Today I was thinking, or rather obsessing, about a friend of many years who has been impossible to contact. I consider her a close friend, a confidant on whom I depended during the most difficult times of my recent life. She doesn’t answer phones, emails or voice messages. The last time I spoke with her was over half a year ago, but she was busy. And she never fulfills her promises to call me back.
Do you have a friend or two like that? Perhaps like me you’ve likely made dozens of excuses and justifications for their behavior. In the end I’ve felt forced to conclude that she just doesn’t value our friendship the way I do. Or more to the point she likely has a stack of values and priorities that come ahead of me.
What really bothers me is the way I feel, the obsessing about losing another friend, the grief and sense of abandonment. Why does it matter so much to me?

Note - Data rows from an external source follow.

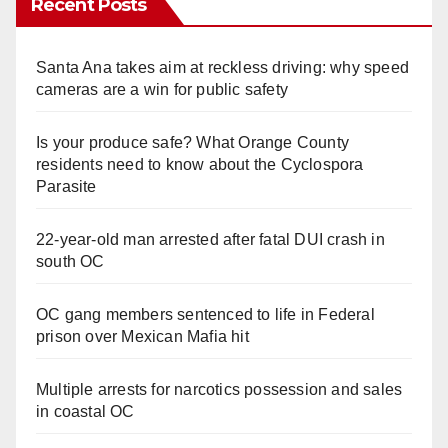
Recent Posts
Santa Ana takes aim at reckless driving: why speed
cameras are a win for public safety
Is your produce safe? What Orange County
residents need to know about the Cyclospora
Parasite
22-year-old man arrested after fatal DUI crash in
south OC
OC gang members sentenced to life in Federal
prison over Mexican Mafia hit
Multiple arrests for narcotics possession and sales
in coastal OC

Why is this a replay of other friends I’ve valued over the years and who are now unavailable?
Then I realized that the issue is mine.
Friendship is a way that we feel like members of a tribe. Even friendships that are not close or intense may fill a void in our hearts. After all, don’t we like to be liked, need to be needed? I’ve met people who do not seem to have the same need for friends as I do. They tend to collect acquaintances along the way, people connected to them professionally or personally. Many of these friends are there one minute and gone the next. And no one is wasting their time or spiritual energy trying to hold onto the past.
But that doesn’t explain the rest of us who are wired as I am, who grieve deeply whenever a true friend, a close friend, seems to shift out of our lives. We care when relationships are and are not working. We promote these connections, we try to fit our puzzle piece next to theirs, and use up a lot of energy in the process.
Maybe I work too hard on these kinds of friendships, out of my own need more than theirs: the need to feel appreciated, wanted, valued, uniquely a part of their happiness, as they are to mine. Certainly my husband is a prime example of this kind of intimate inter-dependence.
Yet relationships do shift and when I fret over them I can only look within to my own perspective and attitude. I hate admitting that people move on for a myriad of reasons and I dislike not being important to them anymore.
So what’s a better perspective? Gratitude comes to mind. I need to be thankful for momentary positive encounters I’ve had with all sorts of people who have befriended me for that short moment and for the love I still feel from my close friends. Living in the present also comes to mind. As wonderful and spiritually nourishing as past friendships were, there is no purpose in reveries and sentimentalism.
Rather than wishing I could revive a friendship, I need to appreciate those persons who want to befriend me in the present, the many wonderful people for whom I have room in my heart if I just stop self-analyzing enough to invite them in. This is my conclusion as I gazed upon the starry sky at 5 AM this morning.